Opinion: Guantanamo Bay Violates Basic Human Rights
Updated: Oct 18, 2021
The Guantanamo Bay detention camp, which sits on land leased from Cuba, opened in 2002 in response to the terrorist attacks of 9/11. The camp was intended to detain only the most dangerous of prisoners, in order to interrogate them and prosecute them for committing war crimes. The U.S. began paying locals to turn over anyone that had a chance of being a terrorist. This allowed poor Afghan and Pakistani tribesmen to turn over anyone they captured, even innocent people, for a cash reward. On top of that, the U.S. tortured prisoners for information and held innocent civilians indefinitely. Once the public realized the inhumane conditions inside of the prison, their negative opinion of it forced Obama to promise to close it down in his 2008 presidential campaign.
Sami Al-Hajj, from Sudan, was a journalist for Al Jazeera who hoped to cover the events in the Chechnya republic of Russia. After the terrorist attacks of 9/11, he was sent near the Afghan border in Pakistan to cover the war as a cameraman. He was detained by the Taliban, and later by Pakistani authorities. Soon, he was transferred into American custody, where he suffered greatly.

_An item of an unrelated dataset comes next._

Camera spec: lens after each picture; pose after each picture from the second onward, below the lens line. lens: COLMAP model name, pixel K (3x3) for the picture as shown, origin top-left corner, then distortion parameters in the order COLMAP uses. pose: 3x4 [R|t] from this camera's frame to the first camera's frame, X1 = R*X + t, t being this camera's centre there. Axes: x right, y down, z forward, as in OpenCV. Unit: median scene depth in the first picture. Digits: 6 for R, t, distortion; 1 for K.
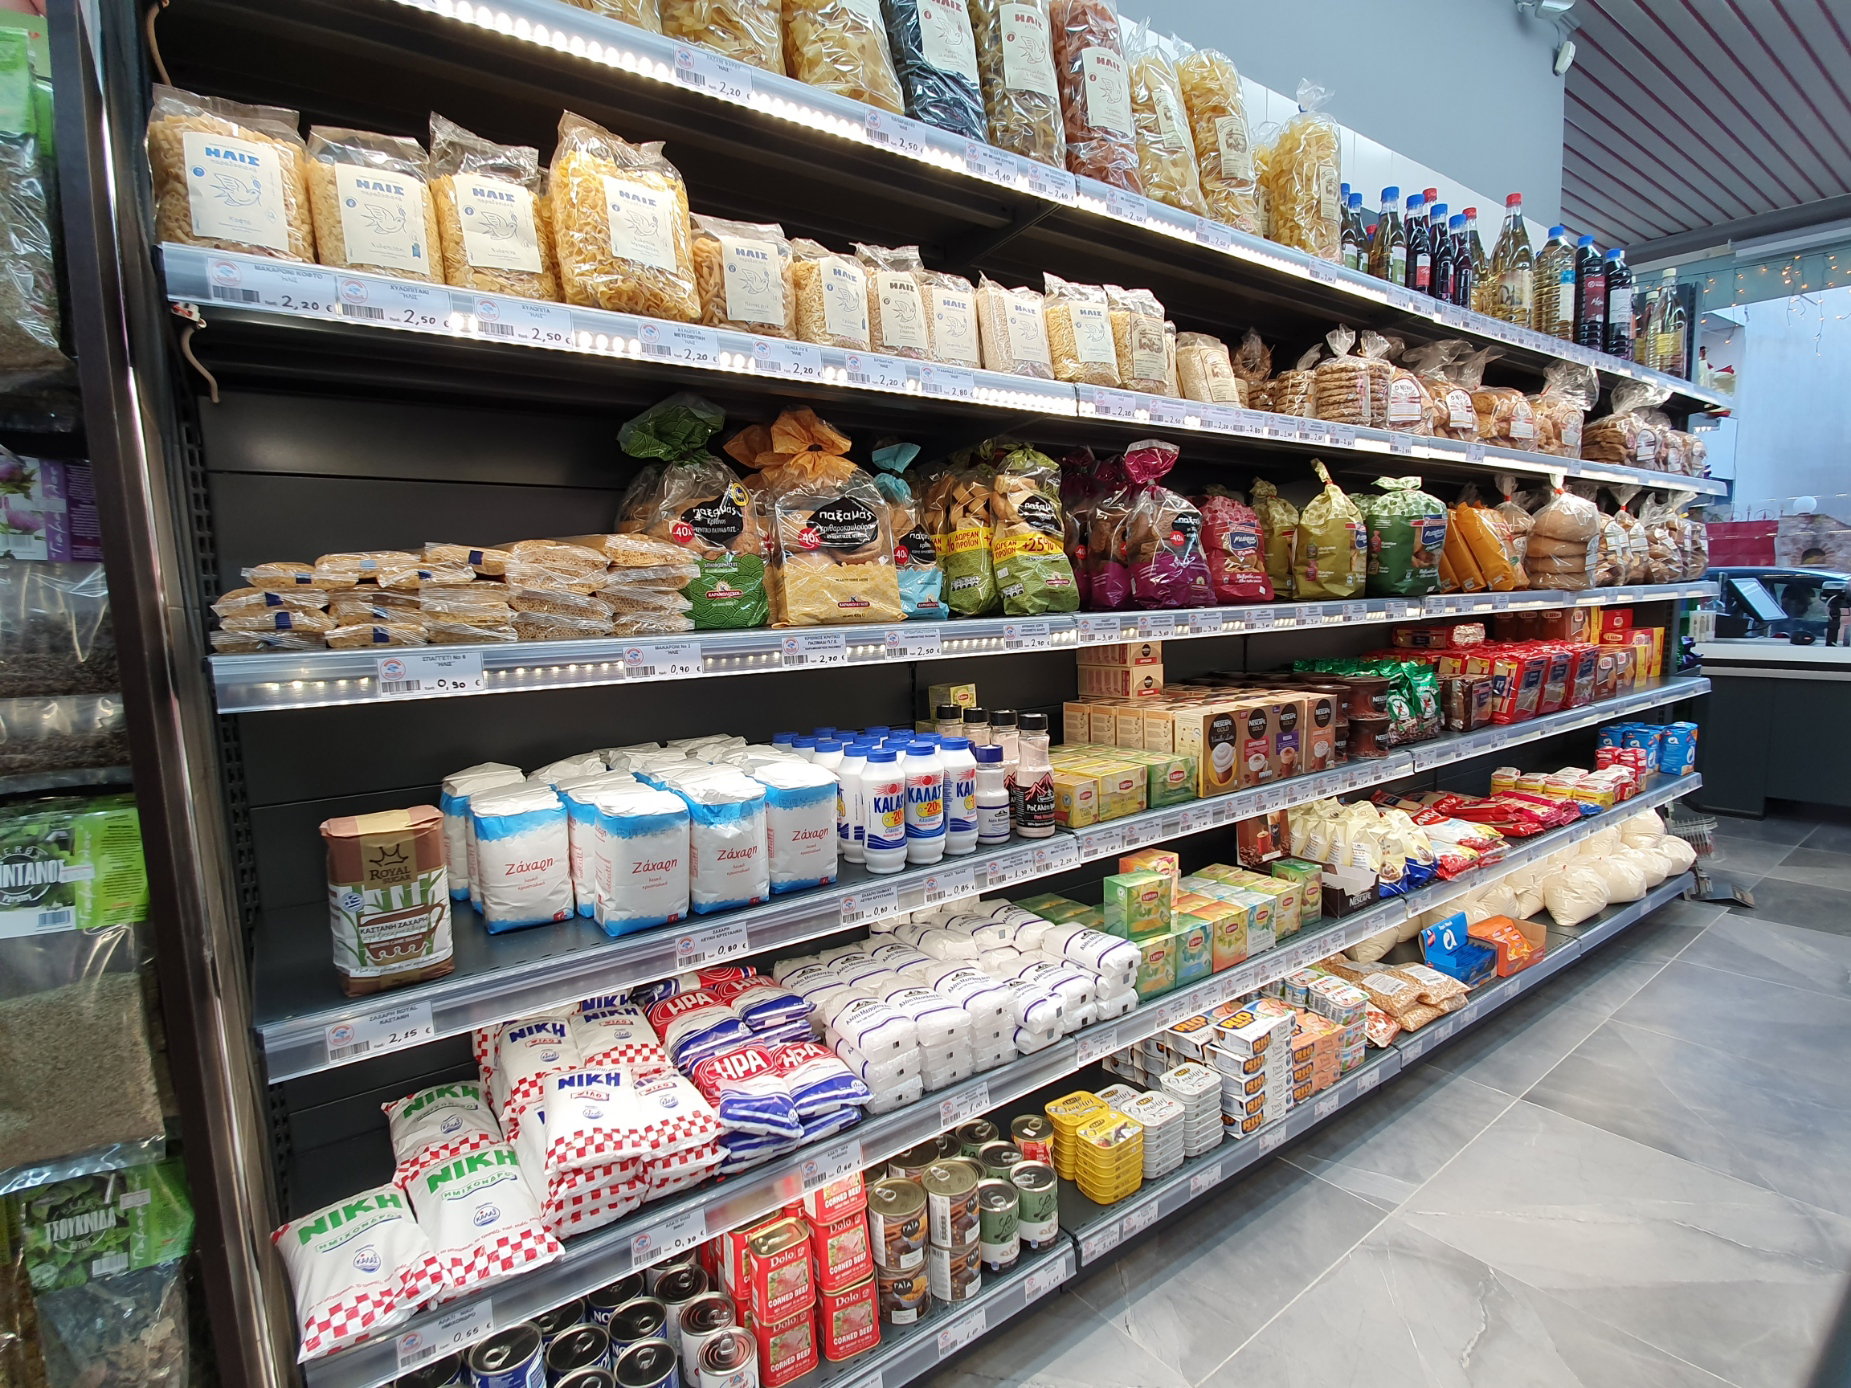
lens RADIAL K [[810.4, 0, 925.5], [0, 810.4, 694.0], [0, 0, 1]] dist [-0.002697, -0.000345]
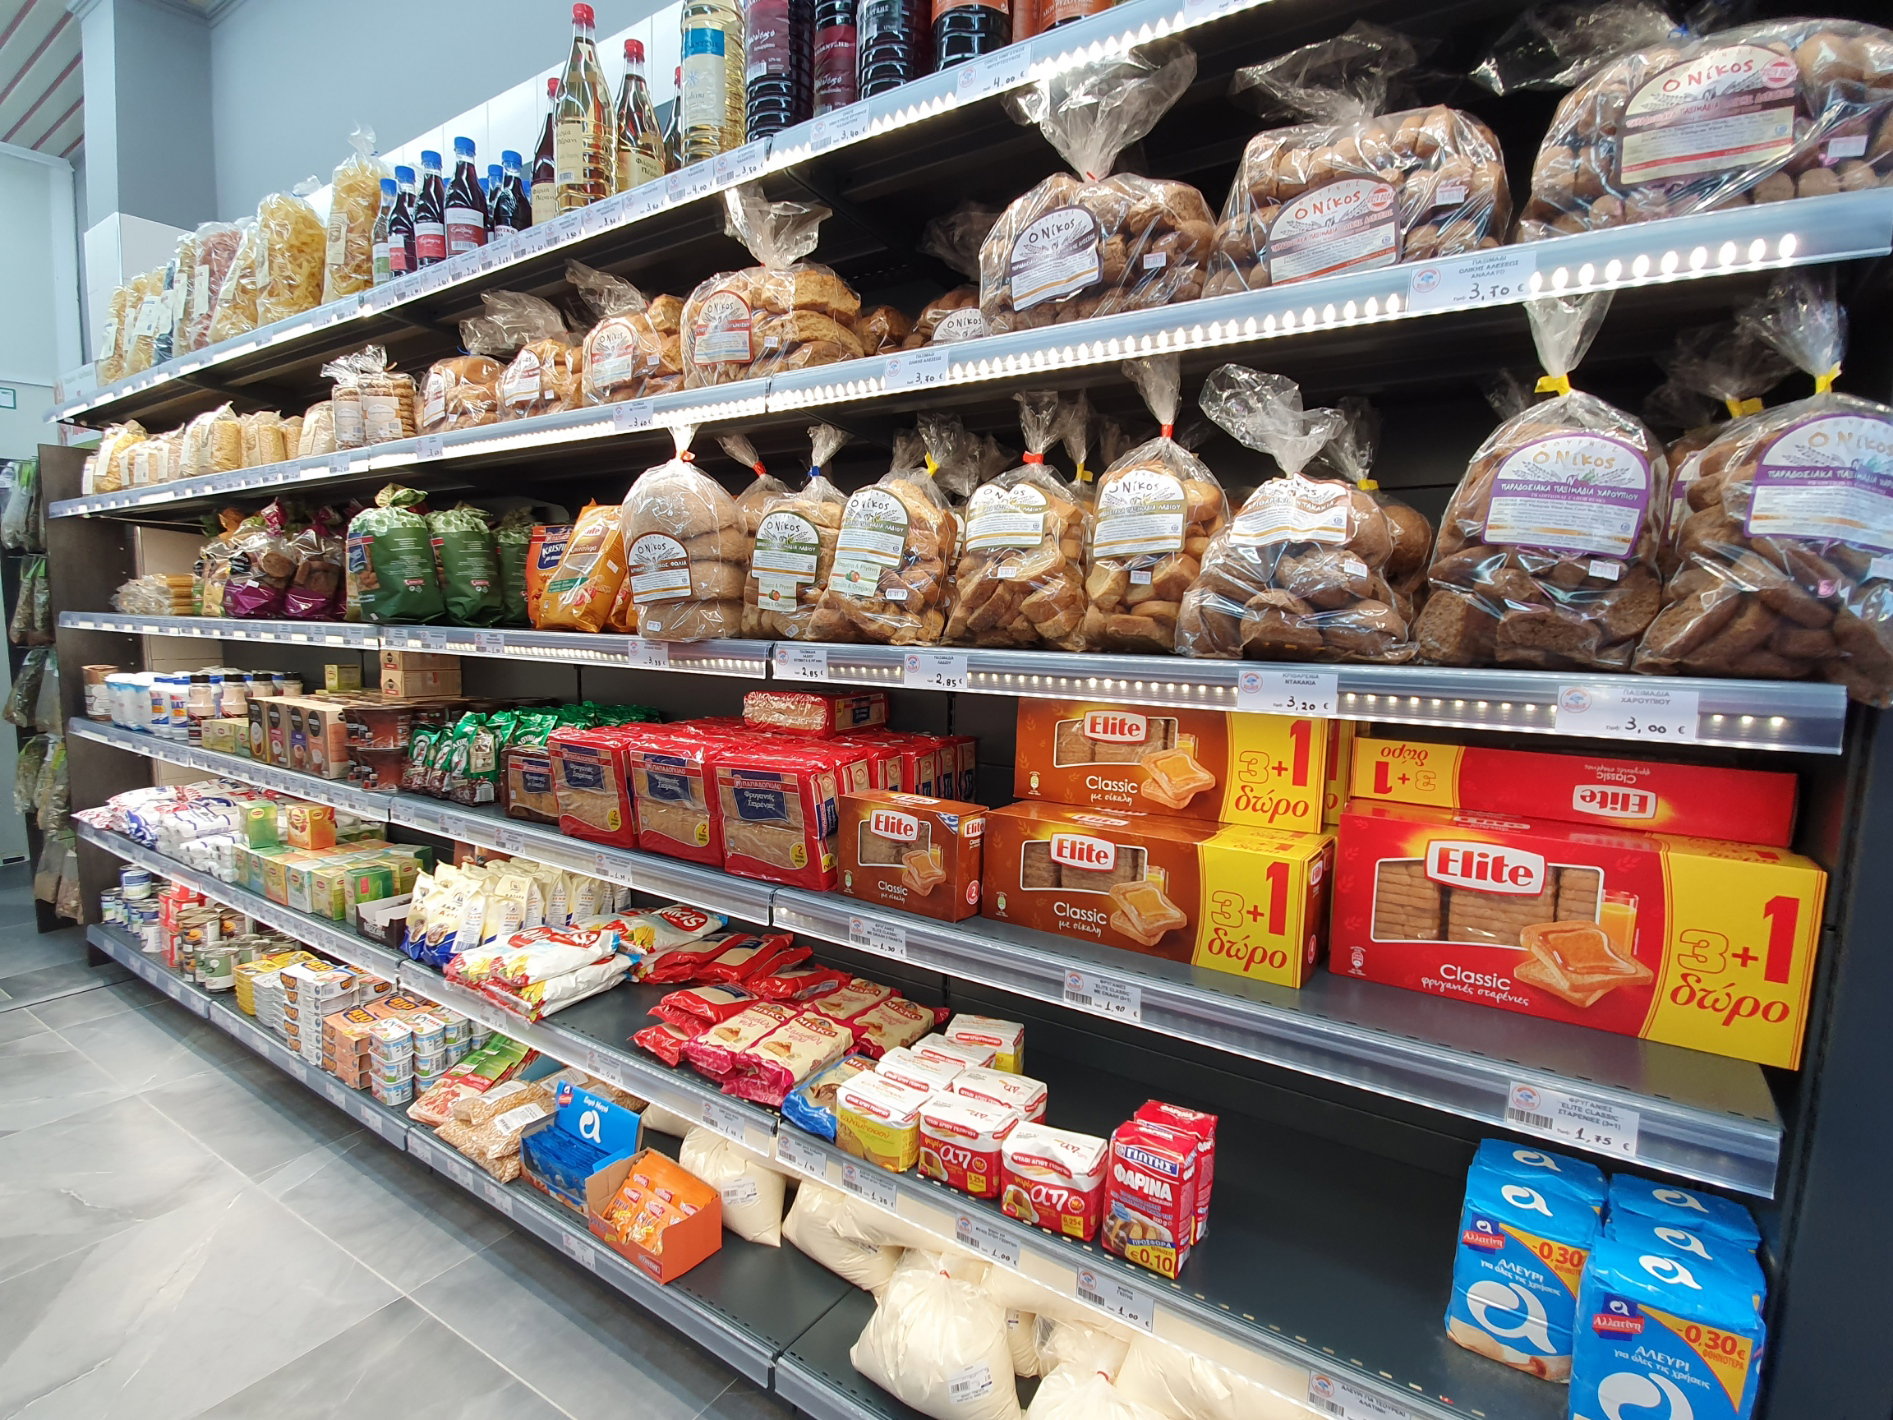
lens RADIAL K [[935.3, 0, 946.5], [0, 935.3, 710.0], [0, 0, 1]] dist [0.002900, -0.008008]
pose [[0.399742, 0.125793, -0.907955, 1.551556], [-0.141379, 0.987147, 0.074520, -0.163325], [0.905659, 0.098577, 0.412388, 0.973119]]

Even though the American soldiers knew he was a journalist, they tortured him as if he was a prisoner. On his day-long flight to Guantanamo Bay, he wasn’t allowed to go to the bathroom or eat any food. At Guantanamo, he was prevented from sleeping for a whole week and was force-fed vomit-inducing quantities of food down a reused tube during his 480-day hunger strike. Like many other prisoners at Guantanamo Bay, he was never formally charged with a crime.
Al-Hajj stated that many of the prisoners were farmers, Uighurs escaping Chinese persecution, and humanitarian workers, who had no chance of posing a threat to U.S. national security. An example of the U.S. detaining innocent civilians involved six Bosnians originally from Algeria that were acquitted of terrorism charges in Bosnia. Bosnia, which had just finished fighting a civil war, was pressured to hand them over due to allegations that the men were planning an attack against a U.S. embassy. They were then held at Guantanamo for over four years on charges including teaching karate to orphans in Bosnia, serving out mandatory service as a cook in the Algerian army ten years ago, and wearing a popular Bosnian Muslim anniversary band that looked similar to a radical Palestinian group’s symbol.
Despite the common conception that most Guantanamo Bay detainees are terrorists, a report compiled in 2006 found that out of 517 detainees, very few prisoners were categorized as fighters for al-Qaeda, a major terrorist group. In addition, a very high majority of the detainees were captured while the U.S. still placed large bounties on the capture of suspected enemies. Maj. Gen. Michael Dunlavey, a former top military commander at Guantanamo Bay, complained to military officials about the amount of ordinary civilians being held as terrorists and was told to “please shut up and go home.” He estimated that over half of the prisoners were mistakenly kept there without any formal charges or a trial. And even more outrageous is the fact that only 16 detainees, out of a total of over 750, were ever charged with a crime.
Guantanamo Bay’s human rights violations are very extensive. Some of them include indefinite detention, willful torture, and inhumane conditions. Detainees are often placed in extremely cold rooms with loud music, forced to kneel for long periods at a time, stripped of their clothes, and face psychological and physical abuse. The karate teacher from Bosnia suffered a numb, partially paralyzed face. These human rights violations are also considered grave breaches and are legally defined as war crimes under the Third and Fourth Geneva Conventions, which the U.S. is a signatory to. No one, not even a convicted terrorist, deserves treatment in violation of basic human rights. For example, Theodore Kaczynski, an anarcho-primitivist also known as the Unabomber, killed three and injured 24 with his mail bombs, a far more serious than those of most people at Guantanamo. But even he doesn’t get beat up and tortured by prison guards. America always called out other nations, such as the Soviet Union, Vietnam, Iraq, and most recently, China, for violating human rights in their treatment of prisoners. When the human rights violations are happening in our nation, however, most politicians don’t seem to care. When Obama tried to close down Guantanamo Bay, he met strong Congressional opposition multiple times. Trump, on the other hand, is a strong supporter of the prison, having signed an executive order to keep the prison open indefinitely and supporting the use of waterboarding, a form of torture where drowning is simulated by pouring water at a prisoner’s face while covering their airways with a cloth. The easiest way to end the extensive list of human rights violations is to close Guantanamo Bay, formally charge the remaining detainees with a crime (if applicable to them), send them to a secure prison with strictly monitored guards located on American soil, and prosecute them as quickly as possible.